Data for analysis:

↓

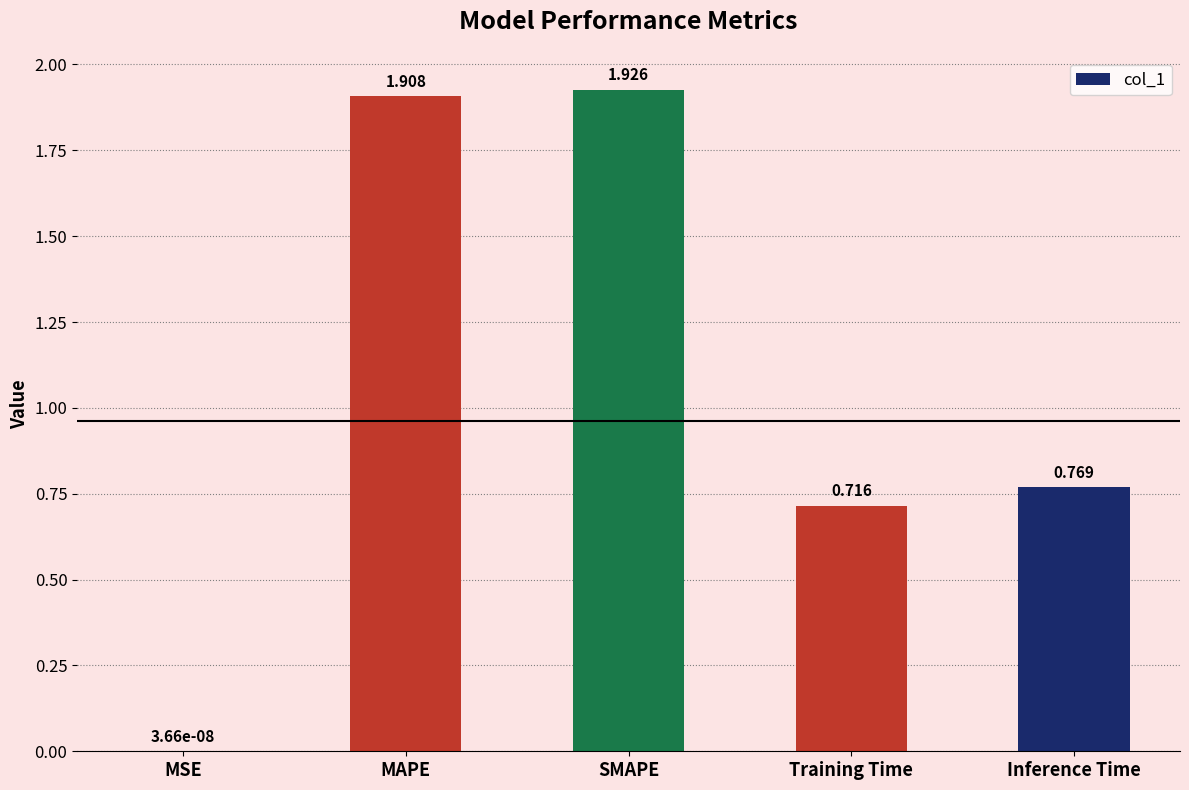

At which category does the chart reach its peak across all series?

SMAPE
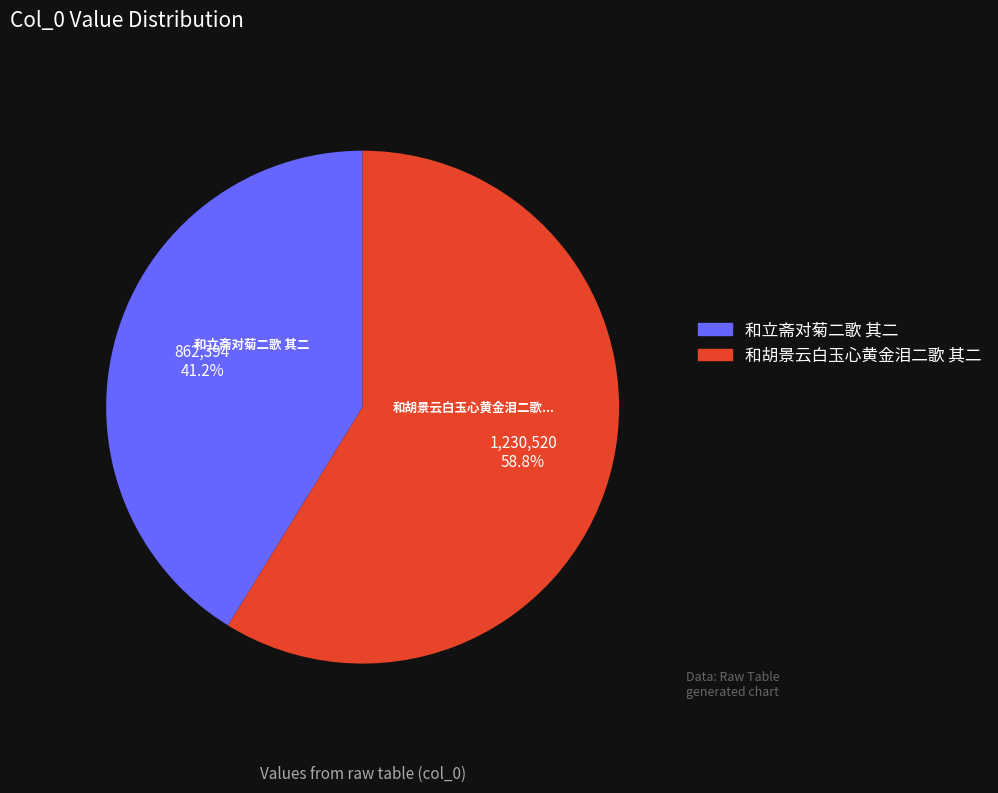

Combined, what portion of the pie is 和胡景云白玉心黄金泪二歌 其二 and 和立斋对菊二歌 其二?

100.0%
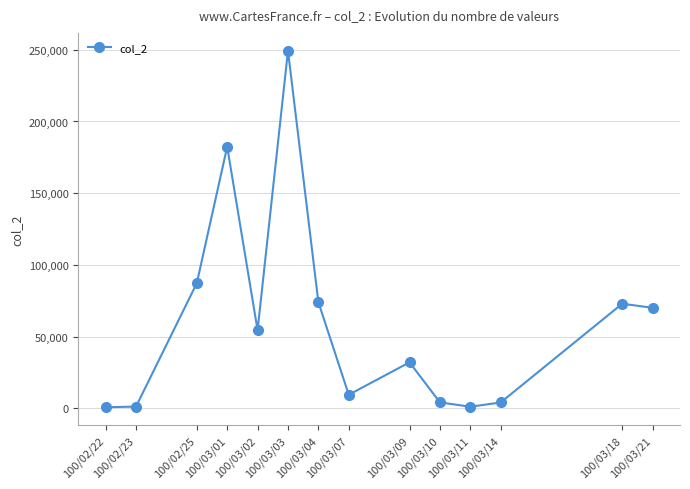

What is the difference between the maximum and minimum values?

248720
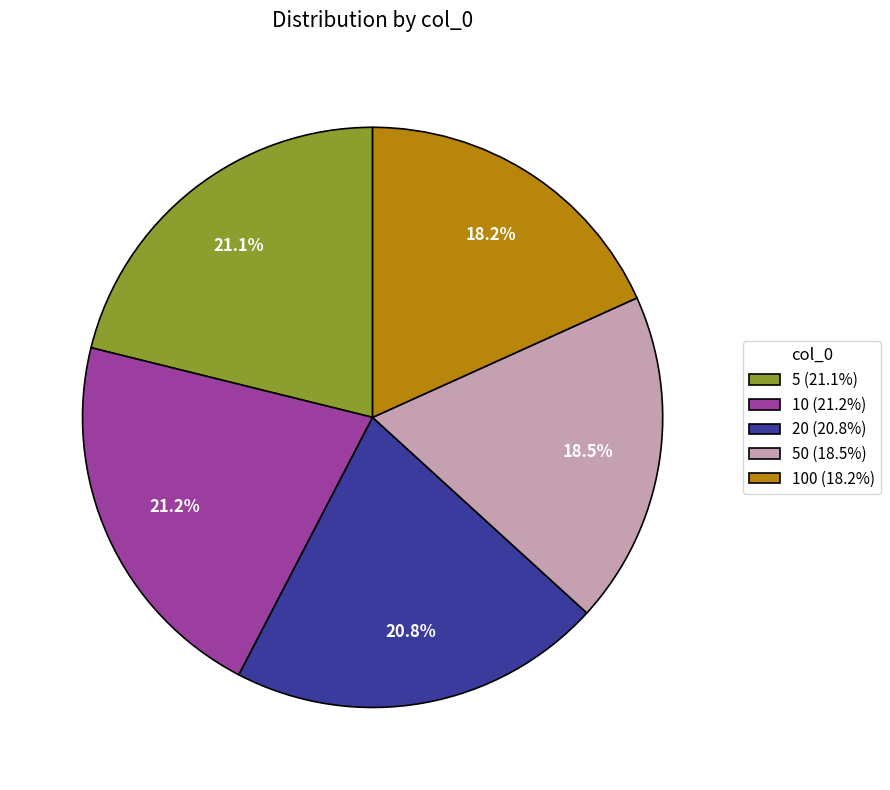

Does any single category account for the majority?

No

↑
↓

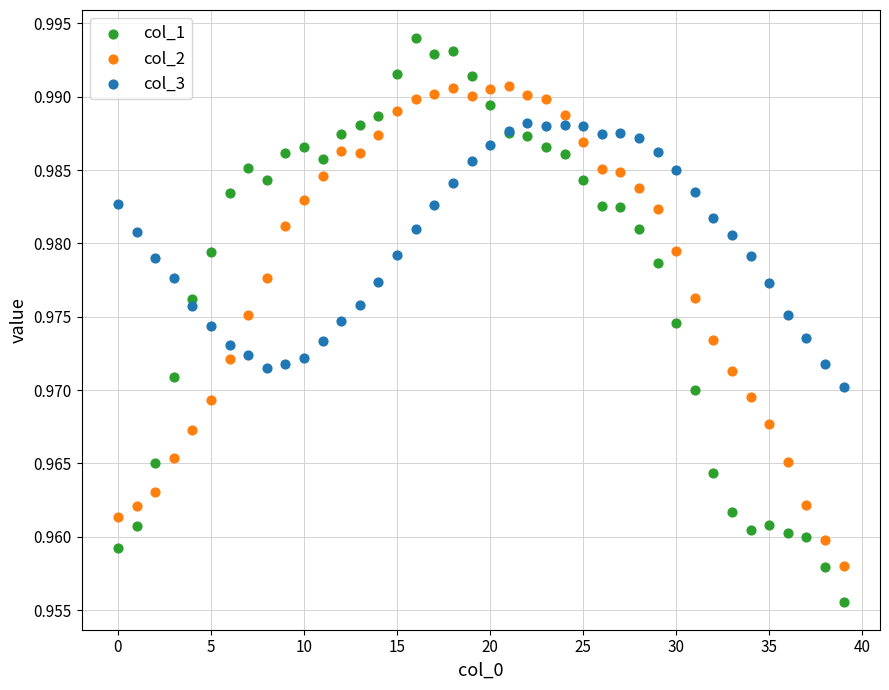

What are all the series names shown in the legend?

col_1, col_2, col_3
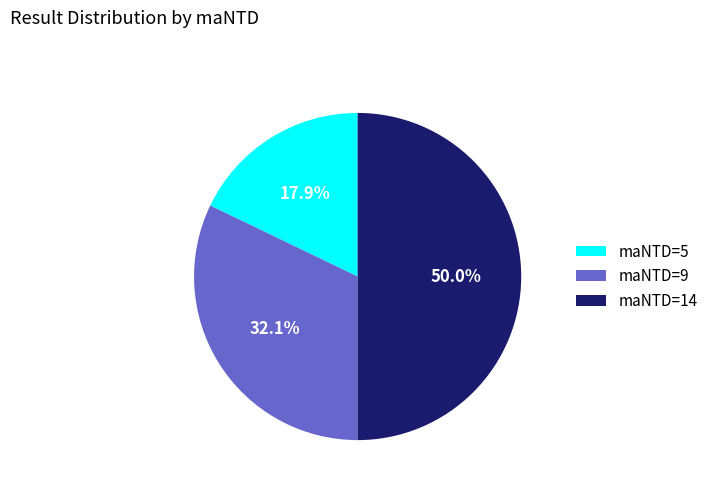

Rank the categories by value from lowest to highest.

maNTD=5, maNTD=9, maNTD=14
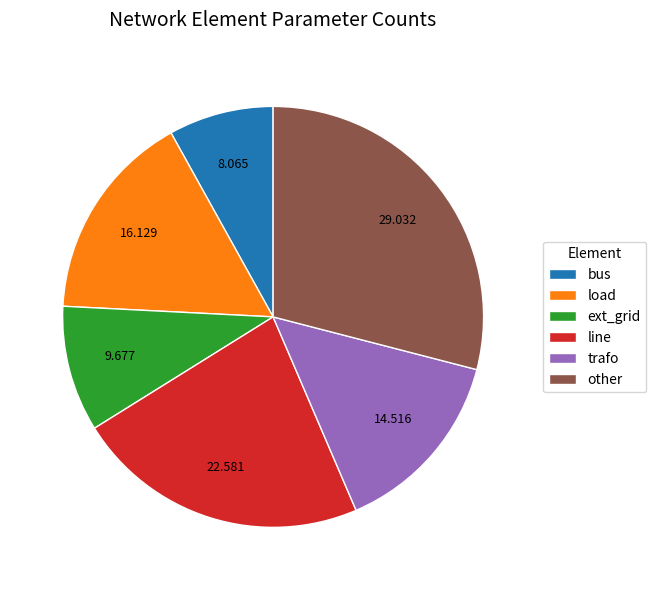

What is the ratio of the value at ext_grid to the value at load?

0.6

↑

Exercise aim:
Convert the stretch of the records from the line containing "At which category" through the line containing "Does any single" into a Markdown table with the columns Row and Line, giving each non-blank line its own numbered row and leaving out the pictures.

Response box:
| Row | Line |
|---|---|
| 1 | At which category does the chart reach its peak across all series? |
| 2 | SMAPE |
| 3 | Combined, what portion of the pie is 和胡景云白玉心黄金泪二歌 其二 and 和立斋对菊二歌 其二? |
| 4 | 100.0% |
| 5 | What is the difference between the maximum and minimum values? |
| 6 | 248720 |
| 7 | Does any single category account for the majority? |